*Task prompt:*
From the records below, transcribe only the lines running from the one with "169: (123, 318)" through the one with "224: (48, 390)". Keep both of those end lines.

*Information supplied:*
*** Block opens ***

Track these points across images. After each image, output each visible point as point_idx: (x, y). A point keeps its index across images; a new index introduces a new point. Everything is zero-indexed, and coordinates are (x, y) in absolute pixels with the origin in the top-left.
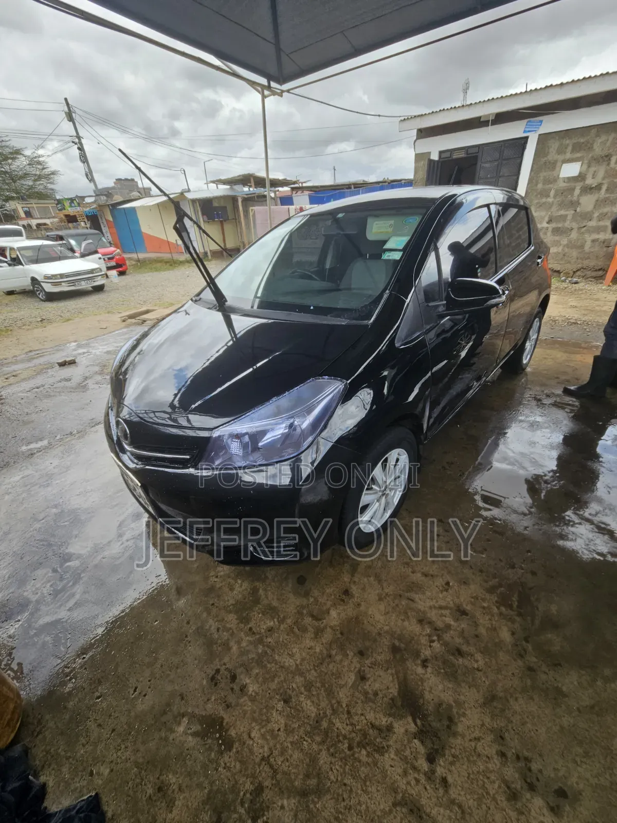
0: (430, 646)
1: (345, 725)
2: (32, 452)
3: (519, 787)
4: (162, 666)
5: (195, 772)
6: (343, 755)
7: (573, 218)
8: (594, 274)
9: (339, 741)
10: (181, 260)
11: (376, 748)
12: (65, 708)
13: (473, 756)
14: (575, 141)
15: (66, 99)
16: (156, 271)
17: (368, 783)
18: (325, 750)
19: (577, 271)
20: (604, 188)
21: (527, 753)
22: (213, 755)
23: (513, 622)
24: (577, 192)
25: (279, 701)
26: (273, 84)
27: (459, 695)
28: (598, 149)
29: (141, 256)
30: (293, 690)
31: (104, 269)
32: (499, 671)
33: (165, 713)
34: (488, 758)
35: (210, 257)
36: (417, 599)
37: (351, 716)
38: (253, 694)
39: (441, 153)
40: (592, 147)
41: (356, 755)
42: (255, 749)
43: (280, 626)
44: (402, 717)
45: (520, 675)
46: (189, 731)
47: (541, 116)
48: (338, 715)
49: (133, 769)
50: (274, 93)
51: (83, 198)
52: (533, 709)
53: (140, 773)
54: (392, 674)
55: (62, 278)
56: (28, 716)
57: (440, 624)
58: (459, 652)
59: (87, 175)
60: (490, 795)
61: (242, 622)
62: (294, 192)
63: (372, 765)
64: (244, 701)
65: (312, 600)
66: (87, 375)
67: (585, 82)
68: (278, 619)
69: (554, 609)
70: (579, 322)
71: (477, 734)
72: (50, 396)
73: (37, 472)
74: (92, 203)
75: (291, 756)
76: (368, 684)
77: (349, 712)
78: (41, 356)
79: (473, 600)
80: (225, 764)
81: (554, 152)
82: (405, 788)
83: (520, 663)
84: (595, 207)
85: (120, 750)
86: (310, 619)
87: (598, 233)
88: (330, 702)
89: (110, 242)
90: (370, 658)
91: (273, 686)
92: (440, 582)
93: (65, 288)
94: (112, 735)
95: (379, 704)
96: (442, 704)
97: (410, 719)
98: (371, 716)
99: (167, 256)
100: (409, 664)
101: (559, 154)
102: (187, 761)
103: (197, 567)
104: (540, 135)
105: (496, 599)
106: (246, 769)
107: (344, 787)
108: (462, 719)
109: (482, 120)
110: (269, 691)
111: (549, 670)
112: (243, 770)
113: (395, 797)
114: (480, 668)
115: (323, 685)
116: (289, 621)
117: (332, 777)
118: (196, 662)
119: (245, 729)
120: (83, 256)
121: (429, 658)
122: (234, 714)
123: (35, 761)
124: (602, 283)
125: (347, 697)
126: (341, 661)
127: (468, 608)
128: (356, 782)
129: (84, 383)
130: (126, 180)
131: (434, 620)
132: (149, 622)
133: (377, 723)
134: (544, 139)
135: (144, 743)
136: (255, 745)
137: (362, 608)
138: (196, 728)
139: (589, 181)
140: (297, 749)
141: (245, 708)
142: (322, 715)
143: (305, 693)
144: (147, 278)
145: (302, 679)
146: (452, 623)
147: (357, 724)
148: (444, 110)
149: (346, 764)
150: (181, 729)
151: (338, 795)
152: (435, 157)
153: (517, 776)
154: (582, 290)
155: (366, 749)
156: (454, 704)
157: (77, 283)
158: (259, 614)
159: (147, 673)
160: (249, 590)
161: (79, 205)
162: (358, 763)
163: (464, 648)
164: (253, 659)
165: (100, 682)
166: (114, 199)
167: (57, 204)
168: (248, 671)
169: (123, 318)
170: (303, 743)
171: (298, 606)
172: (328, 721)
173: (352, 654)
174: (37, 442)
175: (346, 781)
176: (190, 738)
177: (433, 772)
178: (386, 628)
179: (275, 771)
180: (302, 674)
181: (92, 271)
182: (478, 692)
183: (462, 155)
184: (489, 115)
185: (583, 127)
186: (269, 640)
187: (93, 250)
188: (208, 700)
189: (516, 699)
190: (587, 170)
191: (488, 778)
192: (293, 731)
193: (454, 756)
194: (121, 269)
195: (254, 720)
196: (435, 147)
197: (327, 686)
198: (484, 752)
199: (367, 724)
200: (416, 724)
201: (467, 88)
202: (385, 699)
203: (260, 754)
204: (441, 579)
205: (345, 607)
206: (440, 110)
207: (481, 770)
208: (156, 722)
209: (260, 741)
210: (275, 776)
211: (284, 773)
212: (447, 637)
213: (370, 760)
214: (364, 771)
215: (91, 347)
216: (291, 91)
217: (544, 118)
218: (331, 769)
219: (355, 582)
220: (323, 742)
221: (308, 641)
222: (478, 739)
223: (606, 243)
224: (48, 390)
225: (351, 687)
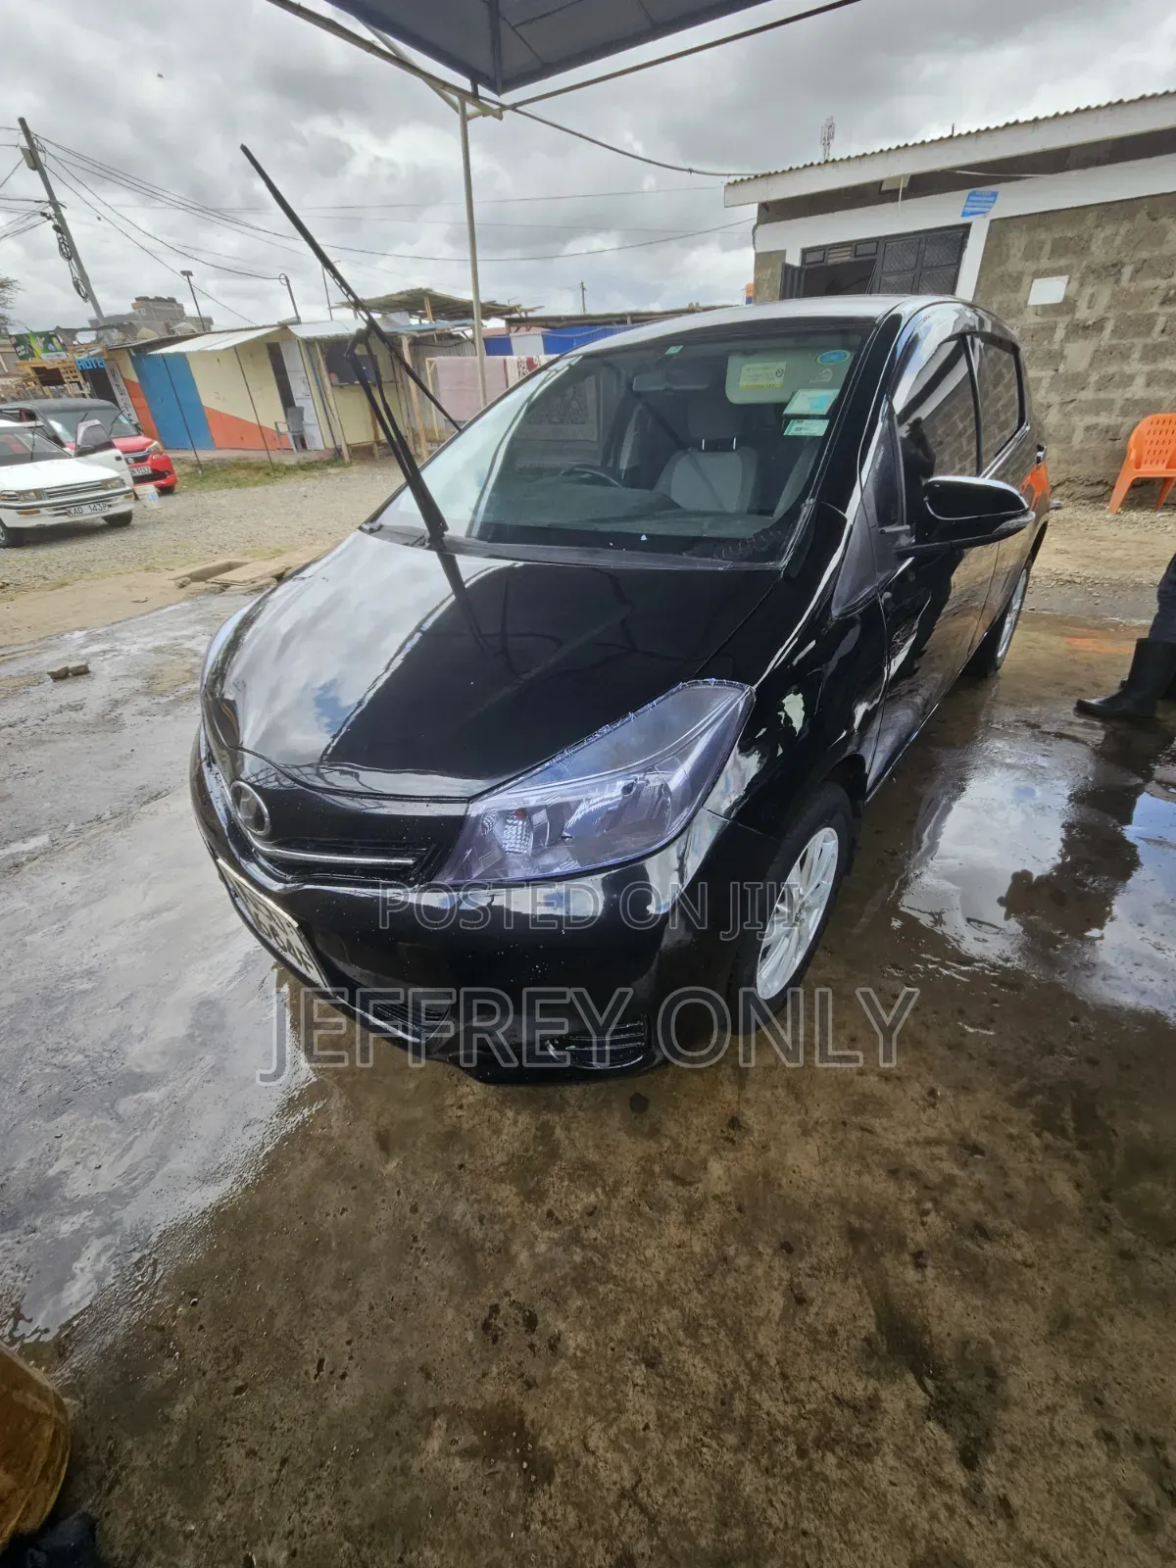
0: (923, 1224)
1: (781, 1403)
2: (17, 861)
3: (1152, 1503)
4: (371, 1308)
5: (482, 1538)
6: (790, 1470)
7: (1051, 384)
8: (1089, 491)
9: (776, 1440)
10: (287, 463)
11: (855, 1448)
12: (167, 1419)
13: (1050, 1445)
14: (1057, 236)
15: (22, 121)
16: (239, 486)
17: (852, 1526)
18: (750, 1461)
19: (1058, 485)
20: (1109, 326)
21: (1154, 1431)
22: (513, 1495)
23: (1074, 1162)
24: (1060, 334)
25: (636, 1363)
26: (483, 91)
27: (998, 1320)
28: (1099, 253)
29: (205, 455)
30: (662, 1337)
31: (129, 480)
32: (1066, 1263)
33: (392, 1412)
34: (1081, 1446)
35: (347, 458)
36: (879, 1130)
37: (791, 1384)
38: (579, 1354)
39: (805, 252)
40: (1089, 248)
41: (817, 1468)
42: (603, 1474)
43: (610, 1202)
44: (893, 1377)
45: (1108, 1270)
46: (453, 1449)
47: (994, 183)
48: (764, 1383)
49: (341, 1545)
50: (486, 112)
51: (71, 333)
52: (1146, 1337)
53: (358, 1552)
54: (858, 1287)
55: (39, 498)
56: (84, 1447)
57: (934, 1178)
58: (981, 1231)
59: (77, 286)
60: (1098, 1524)
61: (528, 1199)
62: (513, 329)
63: (852, 1485)
64: (561, 1372)
65: (667, 1144)
66: (118, 696)
67: (1078, 118)
68: (604, 1188)
69: (1144, 1129)
70: (1078, 580)
71: (1049, 1398)
72: (43, 742)
73: (32, 903)
74: (93, 342)
75: (681, 1482)
76: (813, 1310)
77: (784, 1376)
78: (10, 660)
79: (987, 1122)
80: (544, 1514)
81: (1019, 255)
82: (927, 1527)
83: (1102, 1243)
84: (1091, 365)
85: (306, 1504)
86: (670, 1183)
87: (1097, 414)
88: (743, 1357)
89: (136, 425)
90: (807, 1258)
91: (618, 1331)
92: (916, 1089)
93: (46, 519)
94: (284, 1471)
95: (842, 1353)
96: (968, 1342)
97: (910, 1378)
98: (830, 1380)
99: (257, 456)
100: (887, 1261)
101: (1027, 260)
102: (460, 1516)
103: (417, 1088)
104: (992, 221)
105: (1032, 1117)
106: (591, 1522)
107: (804, 1540)
108: (1014, 1369)
109: (884, 188)
110: (612, 1344)
111: (1161, 1255)
112: (585, 1524)
113: (913, 1551)
114: (1030, 1261)
115: (722, 1323)
116: (627, 1190)
117: (775, 1521)
118: (445, 1293)
119: (574, 1433)
120: (82, 452)
121: (924, 1247)
122: (545, 1400)
123: (112, 1549)
124: (1104, 508)
125: (776, 1343)
126: (750, 1267)
127: (983, 1139)
128: (827, 1526)
129: (113, 714)
130: (159, 300)
131: (919, 1168)
132: (328, 1215)
133: (847, 1395)
134: (1000, 229)
135: (357, 1483)
136: (600, 1464)
137: (772, 1154)
138: (467, 1439)
139: (1083, 313)
140: (693, 1466)
141: (566, 1385)
142: (730, 1386)
143: (688, 1342)
144: (221, 499)
145: (676, 1312)
146: (956, 1171)
147: (805, 1399)
148: (812, 164)
149: (798, 1489)
150: (434, 1445)
151: (794, 1556)
152: (794, 259)
153: (1144, 1478)
154: (1070, 521)
155: (834, 1453)
156: (992, 1341)
157: (72, 510)
158: (562, 1180)
159: (342, 1324)
160: (533, 1130)
161: (64, 347)
162: (823, 1484)
163: (990, 1222)
164: (564, 1278)
165: (238, 1356)
166: (139, 335)
167: (15, 346)
168: (559, 1301)
169: (180, 581)
170: (701, 1453)
171: (642, 1158)
172: (745, 1398)
173: (770, 1251)
174: (23, 838)
175: (805, 1525)
176: (458, 1463)
177: (979, 1487)
178: (829, 1191)
179: (653, 1520)
180: (673, 1302)
181: (104, 484)
182: (1035, 1310)
183: (845, 257)
184: (898, 178)
185: (1072, 208)
186: (593, 1233)
187: (103, 441)
188: (484, 1375)
189: (1112, 1320)
190: (1079, 293)
191: (1090, 1489)
192: (675, 1427)
193: (1013, 1450)
194: (162, 482)
195: (589, 1410)
196: (796, 240)
197: (729, 1322)
198: (1068, 1434)
199: (827, 1398)
200: (925, 1390)
201: (831, 137)
202: (852, 1341)
203: (615, 1483)
204: (917, 1084)
205: (739, 1154)
206: (805, 166)
207: (1072, 1475)
208: (376, 1435)
209: (609, 1455)
210: (655, 1528)
211: (674, 1521)
212: (951, 1201)
213: (845, 1475)
214: (838, 1499)
215: (117, 640)
216: (519, 108)
217: (1002, 188)
218: (771, 1502)
219: (747, 1101)
220: (743, 1445)
221: (673, 1230)
222: (1051, 1409)
223: (1110, 433)
224: (37, 729)
225: (782, 1318)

*** Block closes ***

*Exercise output:*
169: (123, 318)
170: (303, 743)
171: (298, 606)
172: (328, 721)
173: (352, 654)
174: (37, 442)
175: (346, 781)
176: (190, 738)
177: (433, 772)
178: (386, 628)
179: (275, 771)
180: (302, 674)
181: (92, 271)
182: (478, 692)
183: (462, 155)
184: (489, 115)
185: (583, 127)
186: (269, 640)
187: (93, 250)
188: (208, 700)
189: (516, 699)
190: (587, 170)
191: (488, 778)
192: (293, 731)
193: (454, 756)
194: (121, 269)
195: (254, 720)
196: (435, 147)
197: (327, 686)
198: (484, 752)
199: (367, 724)
200: (416, 724)
201: (467, 88)
202: (385, 699)
203: (260, 754)
204: (441, 579)
205: (345, 607)
206: (440, 110)
207: (481, 770)
208: (156, 722)
209: (260, 741)
210: (275, 776)
211: (284, 773)
212: (447, 637)
213: (370, 760)
214: (364, 771)
215: (91, 347)
216: (291, 91)
217: (544, 118)
218: (331, 769)
219: (355, 582)
220: (323, 742)
221: (308, 641)
222: (478, 739)
223: (606, 243)
224: (48, 390)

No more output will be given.